The accent on local historical realities and captivating plot combined with western-style special effects has made K-movies significantly popular in the world. This claim reflects the fact that in 2016 the exports of the Korean film industry have increased up to 82% (Noh, 2017). Nowadays, the filmmakers of Korea invest in the contemporary digital technology including 3D and virtual effects with the aim of further strengthening their positions on the world’s market (Noh, 2017). Such Korean films as Shiri or Joint Security Area proved to be the most successful products of Korean film industry as they gained positive feedback from both viewers and independent critics in the world. Shiri, framed as an action thriller in a Hollywood style, was a manifestation of the fact that Korean directors mastered the art of imitating many of Hollywood studios’ techniques (Kuyng-tae, 2015). Consequently, the mastery of adopting local ideas to foreign technical and conceptual frameworks demonstrated by Korean directors and producers led to the formation of a new regional media product that obtained a great interest both on the domestic and international markets.
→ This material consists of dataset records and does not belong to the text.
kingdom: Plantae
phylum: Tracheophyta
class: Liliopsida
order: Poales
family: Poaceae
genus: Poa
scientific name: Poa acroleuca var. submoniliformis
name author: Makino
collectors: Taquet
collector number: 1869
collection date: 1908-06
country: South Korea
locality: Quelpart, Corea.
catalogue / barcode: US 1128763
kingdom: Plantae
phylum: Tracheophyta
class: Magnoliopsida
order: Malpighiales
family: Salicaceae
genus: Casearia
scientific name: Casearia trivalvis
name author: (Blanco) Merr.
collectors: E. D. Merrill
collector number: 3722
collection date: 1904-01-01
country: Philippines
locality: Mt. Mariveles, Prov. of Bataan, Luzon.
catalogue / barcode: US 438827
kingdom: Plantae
In contrast to South Korea, where the film industry is the use of the art of cinematography for getting profits, the film industry of Saudi Arabia combines artistic and ideological features. One of the reasons for such combination is the possibility to use such format as an ideological message that criticizes the society. Another difference of the cinema in South Korea and Saudi Arabia lies on the ground of the fact that the latter is an Islamic state, which is why many of its social spheres fall under the regulation of religious authorities. Due to the fact that Saudis have a stricter form of Islam, which means the rule of Sharia Law, the local authorities can freely limit the use of the forms of art and social and individual expression that contradict its guidelines. For this reason, a Saudi director Haifaa al-Mansour faces significant pressure from the local society, as the citizens fail to accept the fact that this woman repetitively breaks the guidelines of Sharia Law by creating films that criticize some of the religious dogmas (Gugler, 2015). Consequently, film industry has developed in South Korea and Saudi Arabia to the different extent due to the impact of such factors as religion, social prejudice, and support of the directors by the government. Moreover, due to the persistent support of the state authorities, the filmmaking in South Korea has become a business whereas the opposition to directors in Saudi Arabia has shaped it as an ideological tool.

Conclusion

The analysis of the film industries of South Korea and Saudi Arabia has led to a conclusion that each country has developed this form of the media to a completely different level. In South Korea, filmmaking has become an art and a business that attracts foreign investors and consumers worldwide. Such result achieved by the innovative approach comprises imitating the films created by Hollywood and substituting their plot and concepts with the ones that align with the historical realities of the country. Instead, filmmaking in Saudi Arabia appears to be a phenomenon that has been facing significant restrictions. The main reason for such restrictions is the fear of the authorities of Saudi Arabia that this form of art endangers the traditional way of life maintained by Sharia Law. For this reason, filmmaking in Saudi Arabia has evolved as a technically underdeveloped form of artistic opposition and critique of the dogmatic norms of Saudi society.